Evolution permanente

Chuck Robbins est bien conscient de la transformation en cours. Depuis deux ans, le nouveau patron a entamé la lente transition du « hardware » vers le « software » et les services. Ceux-ci représentent environ 30 % du chiffre d’affaires aujourd’hui. L’ambition est de les porter à 50 % en 2020. Le modèle économique doit lui aussi évoluer pour passer d’un système de paiement de produits et de licences, à celui de l’abonnement, en vogue dans le monde « cloud ».

Ce mouvement n’a rien d’évident. Il implique une évolution profonde de la culture d’entreprise. Pas simple pour une société de 70.000 salariés comme Cisco. Cela passe aussi, malheureusement, par une réduction des effectifs, comme en témoignent les multiples plans sociaux annoncés depuis 2012. La transformation a également un coût en termes de croissance. Cet été, la société a dévoilé des objectifs très prudents, avec une progression des revenus de 1 à 3 % par an pour les cinq prochaines années. Malgré les bouleversements, Cisco ne veut pas voir le « cloud computing » comme une menace, au contraire. Il tente de s’adapter en proposant davantage d’équipements sur mesure, notamment pour les géants du Web, qui conçoivent leurs propres infrastructures. Il scelle des partenariats avec eux, comme celui noué avec Google récemment, afin de rester présent dans les environnements des uns et des autres.

Cisco parie en outre sur la complexité croissante des réseaux. Le boom de l’Internet des objets est une chance, selon lui. « Avec le tout connecté, le réseau devient de plus en plus pertinent.

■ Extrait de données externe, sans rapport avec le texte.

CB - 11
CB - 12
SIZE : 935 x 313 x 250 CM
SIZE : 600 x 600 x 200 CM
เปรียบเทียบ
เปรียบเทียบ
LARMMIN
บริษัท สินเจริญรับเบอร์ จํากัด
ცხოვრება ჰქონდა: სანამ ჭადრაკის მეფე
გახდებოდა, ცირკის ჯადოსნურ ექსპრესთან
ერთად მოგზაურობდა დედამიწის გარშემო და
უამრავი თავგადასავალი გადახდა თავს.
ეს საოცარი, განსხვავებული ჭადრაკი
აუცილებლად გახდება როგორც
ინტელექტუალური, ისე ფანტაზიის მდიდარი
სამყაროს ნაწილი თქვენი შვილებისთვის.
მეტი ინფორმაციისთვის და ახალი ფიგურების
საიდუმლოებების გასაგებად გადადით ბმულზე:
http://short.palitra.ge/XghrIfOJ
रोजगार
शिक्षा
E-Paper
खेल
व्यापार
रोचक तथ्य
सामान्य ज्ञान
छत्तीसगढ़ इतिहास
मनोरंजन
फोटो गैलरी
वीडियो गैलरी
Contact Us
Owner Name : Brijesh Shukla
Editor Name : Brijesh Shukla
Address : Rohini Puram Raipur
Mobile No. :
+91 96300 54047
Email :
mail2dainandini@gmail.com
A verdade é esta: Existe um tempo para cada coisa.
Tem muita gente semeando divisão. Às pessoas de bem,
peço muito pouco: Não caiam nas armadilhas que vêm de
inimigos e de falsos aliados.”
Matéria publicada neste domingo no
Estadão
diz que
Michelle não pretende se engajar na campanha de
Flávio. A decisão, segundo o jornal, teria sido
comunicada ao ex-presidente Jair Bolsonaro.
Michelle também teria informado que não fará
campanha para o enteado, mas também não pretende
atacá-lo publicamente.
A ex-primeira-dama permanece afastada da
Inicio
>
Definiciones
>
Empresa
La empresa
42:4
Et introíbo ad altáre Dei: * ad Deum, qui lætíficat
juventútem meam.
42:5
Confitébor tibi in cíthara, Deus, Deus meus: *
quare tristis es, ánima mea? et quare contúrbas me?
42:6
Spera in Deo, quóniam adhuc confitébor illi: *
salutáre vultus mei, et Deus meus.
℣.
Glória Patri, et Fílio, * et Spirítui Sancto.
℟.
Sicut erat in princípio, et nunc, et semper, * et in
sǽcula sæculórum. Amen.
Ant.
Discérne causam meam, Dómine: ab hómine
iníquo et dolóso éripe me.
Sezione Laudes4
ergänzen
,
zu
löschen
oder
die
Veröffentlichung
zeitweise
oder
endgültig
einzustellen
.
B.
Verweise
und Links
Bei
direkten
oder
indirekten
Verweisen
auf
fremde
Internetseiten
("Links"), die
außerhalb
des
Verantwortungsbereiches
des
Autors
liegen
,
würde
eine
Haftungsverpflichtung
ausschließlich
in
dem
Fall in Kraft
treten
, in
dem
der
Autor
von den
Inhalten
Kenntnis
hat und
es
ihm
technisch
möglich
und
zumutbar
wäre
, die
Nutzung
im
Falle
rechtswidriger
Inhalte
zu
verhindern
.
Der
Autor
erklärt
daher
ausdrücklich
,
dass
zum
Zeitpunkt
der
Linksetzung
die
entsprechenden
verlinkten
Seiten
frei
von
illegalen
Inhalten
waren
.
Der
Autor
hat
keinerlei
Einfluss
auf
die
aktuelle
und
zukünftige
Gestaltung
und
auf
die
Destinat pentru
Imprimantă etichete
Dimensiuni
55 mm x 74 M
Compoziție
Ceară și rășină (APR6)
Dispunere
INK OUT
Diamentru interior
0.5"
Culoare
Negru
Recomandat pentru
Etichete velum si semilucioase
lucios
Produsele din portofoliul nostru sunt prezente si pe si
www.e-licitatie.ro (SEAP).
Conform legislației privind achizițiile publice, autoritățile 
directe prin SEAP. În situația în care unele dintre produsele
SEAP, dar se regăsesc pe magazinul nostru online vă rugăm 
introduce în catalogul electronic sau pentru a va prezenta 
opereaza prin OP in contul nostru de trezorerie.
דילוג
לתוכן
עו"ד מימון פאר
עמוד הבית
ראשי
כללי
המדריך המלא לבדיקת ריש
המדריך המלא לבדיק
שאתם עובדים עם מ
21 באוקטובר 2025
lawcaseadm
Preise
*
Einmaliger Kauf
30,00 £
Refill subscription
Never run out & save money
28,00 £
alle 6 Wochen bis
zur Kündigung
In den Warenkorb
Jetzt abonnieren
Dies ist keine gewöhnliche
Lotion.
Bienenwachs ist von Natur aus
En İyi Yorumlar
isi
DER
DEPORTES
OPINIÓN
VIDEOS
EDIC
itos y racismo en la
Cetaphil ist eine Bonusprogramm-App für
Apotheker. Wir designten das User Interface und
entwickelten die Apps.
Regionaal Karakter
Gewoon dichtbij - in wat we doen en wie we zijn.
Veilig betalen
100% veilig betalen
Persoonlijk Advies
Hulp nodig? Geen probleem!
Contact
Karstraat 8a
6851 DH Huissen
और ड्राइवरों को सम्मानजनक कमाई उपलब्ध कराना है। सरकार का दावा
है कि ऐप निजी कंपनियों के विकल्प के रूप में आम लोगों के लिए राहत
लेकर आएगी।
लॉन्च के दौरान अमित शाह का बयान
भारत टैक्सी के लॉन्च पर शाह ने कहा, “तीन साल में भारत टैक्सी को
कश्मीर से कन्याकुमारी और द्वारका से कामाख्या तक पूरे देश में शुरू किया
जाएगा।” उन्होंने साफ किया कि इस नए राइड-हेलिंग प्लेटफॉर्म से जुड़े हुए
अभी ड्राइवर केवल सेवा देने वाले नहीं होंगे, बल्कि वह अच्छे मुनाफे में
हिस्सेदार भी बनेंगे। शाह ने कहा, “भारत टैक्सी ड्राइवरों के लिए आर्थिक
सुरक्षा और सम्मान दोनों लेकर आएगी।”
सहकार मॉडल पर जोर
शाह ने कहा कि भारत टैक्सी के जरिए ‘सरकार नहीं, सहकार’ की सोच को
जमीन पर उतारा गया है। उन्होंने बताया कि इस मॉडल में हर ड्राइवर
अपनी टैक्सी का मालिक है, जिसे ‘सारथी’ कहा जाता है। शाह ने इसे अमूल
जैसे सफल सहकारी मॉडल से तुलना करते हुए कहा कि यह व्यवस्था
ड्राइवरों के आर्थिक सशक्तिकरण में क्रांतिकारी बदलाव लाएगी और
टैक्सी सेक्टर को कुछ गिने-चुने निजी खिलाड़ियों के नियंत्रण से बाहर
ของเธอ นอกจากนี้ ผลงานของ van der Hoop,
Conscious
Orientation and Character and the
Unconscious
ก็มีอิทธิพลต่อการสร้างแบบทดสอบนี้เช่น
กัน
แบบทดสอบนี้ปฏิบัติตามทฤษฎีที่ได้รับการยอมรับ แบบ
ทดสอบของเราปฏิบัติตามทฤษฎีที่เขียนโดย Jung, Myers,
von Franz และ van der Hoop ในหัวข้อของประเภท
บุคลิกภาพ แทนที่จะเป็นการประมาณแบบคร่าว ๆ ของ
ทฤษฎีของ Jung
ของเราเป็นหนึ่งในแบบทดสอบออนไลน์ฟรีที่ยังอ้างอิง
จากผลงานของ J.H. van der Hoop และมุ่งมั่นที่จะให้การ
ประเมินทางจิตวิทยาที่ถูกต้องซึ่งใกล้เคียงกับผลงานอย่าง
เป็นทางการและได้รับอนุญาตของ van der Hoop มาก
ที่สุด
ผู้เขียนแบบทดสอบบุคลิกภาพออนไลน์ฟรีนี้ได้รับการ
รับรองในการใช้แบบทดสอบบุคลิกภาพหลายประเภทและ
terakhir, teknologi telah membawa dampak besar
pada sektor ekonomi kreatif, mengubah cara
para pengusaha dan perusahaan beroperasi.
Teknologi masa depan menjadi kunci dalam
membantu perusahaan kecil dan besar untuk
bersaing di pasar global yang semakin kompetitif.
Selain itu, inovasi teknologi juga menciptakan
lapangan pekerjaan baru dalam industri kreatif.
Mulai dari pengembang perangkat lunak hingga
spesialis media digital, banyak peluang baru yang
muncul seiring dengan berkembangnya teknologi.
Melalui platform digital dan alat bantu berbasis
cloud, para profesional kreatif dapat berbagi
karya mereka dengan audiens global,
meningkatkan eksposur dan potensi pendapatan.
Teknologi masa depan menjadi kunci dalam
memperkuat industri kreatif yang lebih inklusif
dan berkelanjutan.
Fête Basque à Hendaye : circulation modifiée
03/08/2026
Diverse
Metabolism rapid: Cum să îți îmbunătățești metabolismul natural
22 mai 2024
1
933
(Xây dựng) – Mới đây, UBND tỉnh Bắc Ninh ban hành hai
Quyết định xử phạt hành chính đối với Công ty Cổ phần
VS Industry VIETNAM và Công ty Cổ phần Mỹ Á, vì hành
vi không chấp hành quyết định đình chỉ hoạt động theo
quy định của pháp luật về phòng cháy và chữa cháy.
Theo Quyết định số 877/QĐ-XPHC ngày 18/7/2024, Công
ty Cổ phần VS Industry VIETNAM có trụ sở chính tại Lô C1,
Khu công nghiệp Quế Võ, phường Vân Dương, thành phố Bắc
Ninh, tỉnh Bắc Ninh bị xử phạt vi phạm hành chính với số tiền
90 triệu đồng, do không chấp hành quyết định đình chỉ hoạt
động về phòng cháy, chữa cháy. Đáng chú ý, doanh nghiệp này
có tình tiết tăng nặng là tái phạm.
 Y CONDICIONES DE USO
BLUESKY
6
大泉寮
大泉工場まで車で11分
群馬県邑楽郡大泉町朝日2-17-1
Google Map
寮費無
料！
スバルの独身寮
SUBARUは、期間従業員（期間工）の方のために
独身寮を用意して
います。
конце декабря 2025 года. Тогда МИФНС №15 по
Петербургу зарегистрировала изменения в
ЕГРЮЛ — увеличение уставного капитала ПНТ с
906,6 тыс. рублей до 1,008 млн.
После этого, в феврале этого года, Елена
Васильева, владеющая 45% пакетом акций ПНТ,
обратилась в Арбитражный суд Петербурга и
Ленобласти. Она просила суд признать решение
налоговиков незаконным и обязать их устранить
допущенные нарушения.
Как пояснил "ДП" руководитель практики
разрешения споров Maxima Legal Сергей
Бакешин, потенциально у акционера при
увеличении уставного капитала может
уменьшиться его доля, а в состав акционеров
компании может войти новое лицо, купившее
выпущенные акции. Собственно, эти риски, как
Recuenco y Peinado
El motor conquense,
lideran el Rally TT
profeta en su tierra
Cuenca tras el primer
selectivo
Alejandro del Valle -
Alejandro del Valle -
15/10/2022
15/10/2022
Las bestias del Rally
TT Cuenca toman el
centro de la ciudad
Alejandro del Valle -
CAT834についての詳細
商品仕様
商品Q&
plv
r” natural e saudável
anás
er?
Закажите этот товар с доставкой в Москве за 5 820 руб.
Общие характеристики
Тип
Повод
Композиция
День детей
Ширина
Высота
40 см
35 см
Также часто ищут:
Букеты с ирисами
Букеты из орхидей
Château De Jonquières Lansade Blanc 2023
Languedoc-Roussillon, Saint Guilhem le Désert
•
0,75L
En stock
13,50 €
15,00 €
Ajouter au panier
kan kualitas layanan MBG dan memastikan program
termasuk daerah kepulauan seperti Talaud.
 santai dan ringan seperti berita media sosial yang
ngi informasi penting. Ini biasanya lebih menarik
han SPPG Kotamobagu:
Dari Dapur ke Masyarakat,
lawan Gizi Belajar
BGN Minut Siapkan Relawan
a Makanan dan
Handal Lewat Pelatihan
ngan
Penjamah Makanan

L’opportunité de le rendre plus intelligent et plus sécurisé constitue le futur de Cisco dans les cinq ou sept prochaines années », prédit Chuck Robbins,  dans une interview aux « Echos » . Il tente ainsi de se positionner sur les segments d’avenir comme la voiture autonome. Il a scellé une alliance en ce sens avec l’équipementier français Valeo.

Comme son patron légendaire, Cisco ne manque pas de projets. Il sait surtout que l’immobilisme est la plus sûre façon de se faire dépasser. « Aujourd’hui, soit tu bouges, soit on te bouge », rappelait John Chambers,  en juin, lors du Salon Vivatech . L’équipementier a les moyens de ses ambitions. Il détient environ 70 milliards de dollars en cash, dont plus de 60 milliards à l’étranger, et pourrait être l’un des grands bénéficiaires de la réforme fiscale en passe d’être votée par l’administration Trump. Cela lui permettrait de rapatrier les fonds à moindres frais. Restera à en faire bon usage.